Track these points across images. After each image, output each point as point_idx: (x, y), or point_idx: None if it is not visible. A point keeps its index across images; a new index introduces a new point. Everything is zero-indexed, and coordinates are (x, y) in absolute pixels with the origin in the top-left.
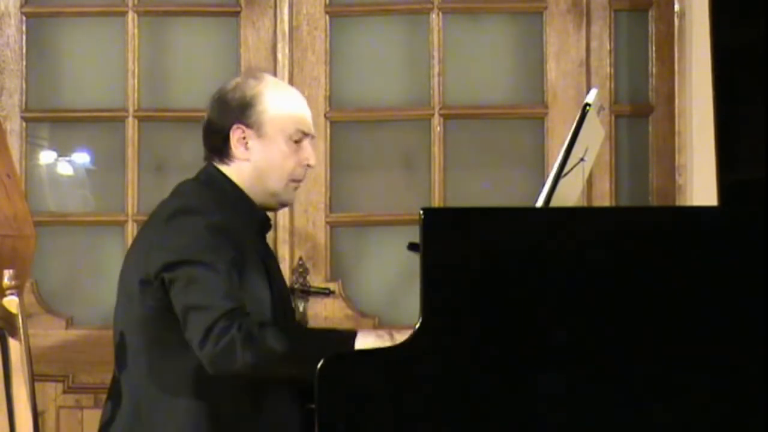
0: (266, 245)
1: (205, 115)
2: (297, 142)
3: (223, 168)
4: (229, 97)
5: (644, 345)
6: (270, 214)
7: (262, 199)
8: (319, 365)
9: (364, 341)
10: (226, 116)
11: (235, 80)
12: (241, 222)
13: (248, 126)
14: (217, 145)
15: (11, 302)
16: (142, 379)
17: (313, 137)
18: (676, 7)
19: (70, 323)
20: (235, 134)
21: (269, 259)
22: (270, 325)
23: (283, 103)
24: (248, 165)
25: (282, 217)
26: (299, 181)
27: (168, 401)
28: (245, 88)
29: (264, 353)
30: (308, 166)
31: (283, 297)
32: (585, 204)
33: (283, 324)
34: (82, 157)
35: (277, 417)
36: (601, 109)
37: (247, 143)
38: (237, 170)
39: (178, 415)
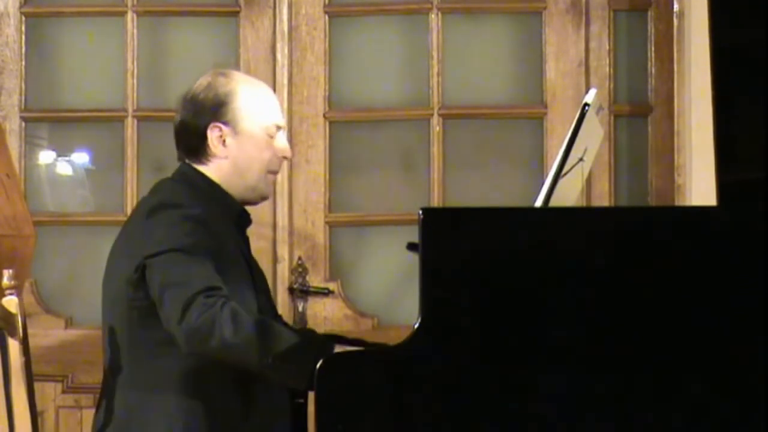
0: (246, 240)
1: (176, 116)
2: (271, 135)
3: (200, 167)
4: (201, 97)
5: (643, 344)
6: (269, 214)
7: (241, 195)
8: (318, 364)
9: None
10: (201, 116)
11: (205, 79)
12: (219, 215)
13: (225, 124)
14: (194, 146)
15: (11, 302)
16: (132, 379)
17: (284, 128)
18: (675, 7)
19: (69, 323)
20: (213, 133)
21: (249, 254)
22: (253, 313)
23: (256, 98)
24: (227, 162)
25: (281, 217)
26: (276, 172)
27: (158, 400)
28: (217, 86)
29: (243, 335)
30: (284, 157)
31: (268, 293)
32: (584, 204)
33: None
34: (81, 157)
35: (268, 412)
36: (600, 109)
37: (224, 141)
38: (215, 168)
39: (169, 413)
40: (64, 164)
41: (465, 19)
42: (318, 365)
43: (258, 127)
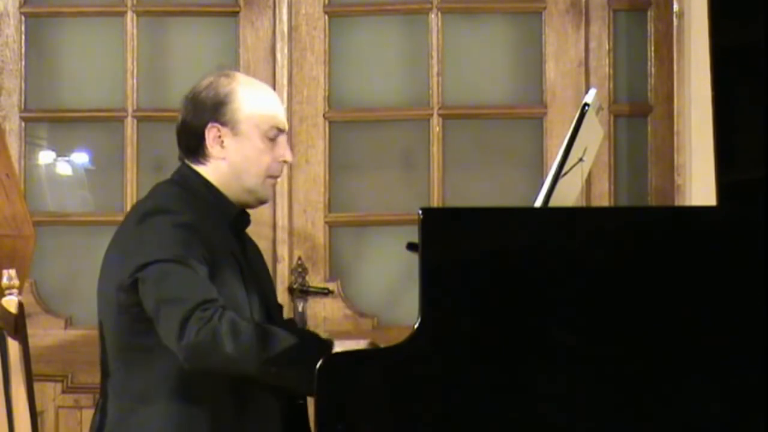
0: (243, 243)
1: (179, 116)
2: (272, 138)
3: (199, 168)
4: (202, 97)
5: (643, 344)
6: (269, 214)
7: (239, 197)
8: (318, 364)
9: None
10: (201, 116)
11: (207, 79)
12: (213, 221)
13: (223, 124)
14: (193, 145)
15: (10, 302)
16: (124, 384)
17: (286, 133)
18: (675, 7)
19: (69, 323)
20: (211, 133)
21: (247, 258)
22: (250, 320)
23: (256, 100)
24: (225, 163)
25: (281, 216)
26: (276, 177)
27: (149, 405)
28: (218, 86)
29: (243, 346)
30: (284, 162)
31: (266, 294)
32: (584, 204)
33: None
34: (81, 157)
35: (260, 417)
36: (599, 109)
37: (222, 142)
38: (213, 169)
39: (160, 419)
40: (63, 164)
41: (465, 19)
42: (318, 365)
43: (257, 130)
-----
Excluding the pictures, reproduce every entry exactly as given.

▶ _REPLY TO THE TASK_
Track these points across images. After each image, output each point as point_idx: (x, y), or point_idx: None if it is not visible. A point keeps its index across images; a new index introduces a new point. Everything is zero-indexed, and coordinates are (x, y) in absolute pixels with the origin in the top-left.
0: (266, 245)
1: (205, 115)
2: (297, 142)
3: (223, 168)
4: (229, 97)
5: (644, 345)
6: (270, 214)
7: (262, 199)
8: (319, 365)
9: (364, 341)
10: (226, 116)
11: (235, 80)
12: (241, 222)
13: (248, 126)
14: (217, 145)
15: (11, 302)
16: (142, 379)
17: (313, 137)
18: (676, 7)
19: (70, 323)
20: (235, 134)
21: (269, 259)
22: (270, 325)
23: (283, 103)
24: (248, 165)
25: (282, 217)
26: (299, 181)
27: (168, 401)
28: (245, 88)
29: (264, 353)
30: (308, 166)
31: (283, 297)
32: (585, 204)
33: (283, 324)
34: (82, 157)
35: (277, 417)
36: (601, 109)
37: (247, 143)
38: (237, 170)
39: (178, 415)
0: (246, 240)
1: (176, 116)
2: (271, 135)
3: (200, 167)
4: (201, 97)
5: (643, 344)
6: (269, 214)
7: (241, 195)
8: (318, 364)
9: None
10: (201, 116)
11: (205, 79)
12: (219, 215)
13: (225, 124)
14: (194, 146)
15: (11, 302)
16: (132, 379)
17: (284, 128)
18: (675, 7)
19: (69, 323)
20: (213, 133)
21: (249, 254)
22: (253, 313)
23: (256, 98)
24: (227, 162)
25: (281, 217)
26: (276, 172)
27: (158, 400)
28: (217, 86)
29: (243, 335)
30: (284, 157)
31: (268, 293)
32: (584, 204)
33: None
34: (81, 157)
35: (268, 412)
36: (600, 109)
37: (224, 141)
38: (215, 168)
39: (169, 413)
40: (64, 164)
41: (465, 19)
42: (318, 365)
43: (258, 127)
0: (243, 243)
1: (179, 116)
2: (272, 138)
3: (199, 168)
4: (202, 97)
5: (643, 344)
6: (269, 214)
7: (239, 197)
8: (318, 364)
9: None
10: (201, 116)
11: (207, 79)
12: (213, 221)
13: (223, 124)
14: (193, 145)
15: (10, 302)
16: (124, 384)
17: (286, 133)
18: (675, 7)
19: (69, 323)
20: (211, 133)
21: (247, 258)
22: (250, 320)
23: (256, 100)
24: (225, 163)
25: (281, 216)
26: (276, 177)
27: (149, 405)
28: (218, 86)
29: (243, 346)
30: (284, 162)
31: (266, 294)
32: (584, 204)
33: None
34: (81, 157)
35: (260, 417)
36: (599, 109)
37: (222, 142)
38: (213, 169)
39: (160, 419)
40: (63, 164)
41: (465, 19)
42: (318, 365)
43: (257, 130)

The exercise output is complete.